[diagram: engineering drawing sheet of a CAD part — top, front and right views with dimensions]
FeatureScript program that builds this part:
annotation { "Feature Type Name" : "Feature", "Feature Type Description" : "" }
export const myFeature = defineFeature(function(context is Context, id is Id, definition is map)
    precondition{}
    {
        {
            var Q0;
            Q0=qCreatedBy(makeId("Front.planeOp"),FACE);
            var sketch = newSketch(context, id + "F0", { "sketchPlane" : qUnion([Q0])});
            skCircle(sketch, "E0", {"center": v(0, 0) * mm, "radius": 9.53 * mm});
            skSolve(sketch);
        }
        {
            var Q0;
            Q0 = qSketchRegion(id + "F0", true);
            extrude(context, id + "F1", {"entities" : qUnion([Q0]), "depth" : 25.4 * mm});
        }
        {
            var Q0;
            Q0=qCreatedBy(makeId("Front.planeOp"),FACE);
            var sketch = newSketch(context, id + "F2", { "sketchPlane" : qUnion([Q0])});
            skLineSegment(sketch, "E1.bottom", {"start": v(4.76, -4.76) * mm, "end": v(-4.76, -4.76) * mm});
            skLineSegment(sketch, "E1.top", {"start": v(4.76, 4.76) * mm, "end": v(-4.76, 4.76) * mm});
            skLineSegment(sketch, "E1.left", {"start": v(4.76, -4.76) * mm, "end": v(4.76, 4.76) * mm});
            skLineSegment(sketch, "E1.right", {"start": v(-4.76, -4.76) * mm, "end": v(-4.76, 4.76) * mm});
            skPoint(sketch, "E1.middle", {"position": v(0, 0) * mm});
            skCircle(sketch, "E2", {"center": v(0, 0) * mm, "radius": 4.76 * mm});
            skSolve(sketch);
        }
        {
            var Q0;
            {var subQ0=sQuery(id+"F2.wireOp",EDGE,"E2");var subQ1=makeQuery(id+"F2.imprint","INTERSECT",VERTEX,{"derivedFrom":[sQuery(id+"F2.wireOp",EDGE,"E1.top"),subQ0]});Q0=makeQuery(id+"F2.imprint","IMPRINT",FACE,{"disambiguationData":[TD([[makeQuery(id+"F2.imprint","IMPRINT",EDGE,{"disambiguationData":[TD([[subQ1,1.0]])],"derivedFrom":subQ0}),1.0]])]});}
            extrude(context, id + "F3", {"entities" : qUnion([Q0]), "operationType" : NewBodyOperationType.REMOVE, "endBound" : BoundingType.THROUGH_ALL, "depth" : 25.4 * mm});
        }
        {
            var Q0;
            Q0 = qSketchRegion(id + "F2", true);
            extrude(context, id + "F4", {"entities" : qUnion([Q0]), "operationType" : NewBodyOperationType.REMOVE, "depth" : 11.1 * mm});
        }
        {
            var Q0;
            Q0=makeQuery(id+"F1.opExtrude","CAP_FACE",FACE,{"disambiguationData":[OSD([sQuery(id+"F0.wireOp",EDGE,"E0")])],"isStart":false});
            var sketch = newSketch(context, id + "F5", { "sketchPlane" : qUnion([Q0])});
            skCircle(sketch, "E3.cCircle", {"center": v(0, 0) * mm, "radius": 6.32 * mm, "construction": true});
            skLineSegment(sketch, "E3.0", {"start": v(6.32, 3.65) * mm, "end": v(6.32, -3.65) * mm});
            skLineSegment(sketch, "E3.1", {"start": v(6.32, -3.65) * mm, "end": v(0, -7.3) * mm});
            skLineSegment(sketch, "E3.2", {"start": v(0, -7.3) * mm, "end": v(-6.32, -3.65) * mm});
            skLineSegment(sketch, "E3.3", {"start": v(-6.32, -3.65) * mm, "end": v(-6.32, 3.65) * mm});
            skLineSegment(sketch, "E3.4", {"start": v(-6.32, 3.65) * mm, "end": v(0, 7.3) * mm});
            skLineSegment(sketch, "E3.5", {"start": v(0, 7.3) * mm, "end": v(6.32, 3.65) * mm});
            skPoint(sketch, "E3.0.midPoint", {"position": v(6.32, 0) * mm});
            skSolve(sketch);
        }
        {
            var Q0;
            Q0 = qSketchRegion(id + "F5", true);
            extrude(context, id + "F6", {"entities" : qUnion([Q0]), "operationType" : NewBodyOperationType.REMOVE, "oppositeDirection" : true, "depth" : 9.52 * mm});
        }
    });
· · · · · · ·
■ **DESCRIÇÃO DO PROBLEMA**
Selecione, nos registros acima, todas as linhas que contenham a palavra "depth" e transcreva-as. Considere a distinção entre maiúsculas e minúsculas.

■ **SOLUÇÃO**
            extrude(context, id + "F1", {"entities" : qUnion([Q0]), "depth" : 25.4 * mm});
            extrude(context, id + "F3", {"entities" : qUnion([Q0]), "operationType" : NewBodyOperationType.REMOVE, "endBound" : BoundingType.THROUGH_ALL, "depth" : 25.4 * mm});
            extrude(context, id + "F4", {"entities" : qUnion([Q0]), "operationType" : NewBodyOperationType.REMOVE, "depth" : 11.1 * mm});
            extrude(context, id + "F6", {"entities" : qUnion([Q0]), "operationType" : NewBodyOperationType.REMOVE, "oppositeDirection" : true, "depth" : 9.52 * mm});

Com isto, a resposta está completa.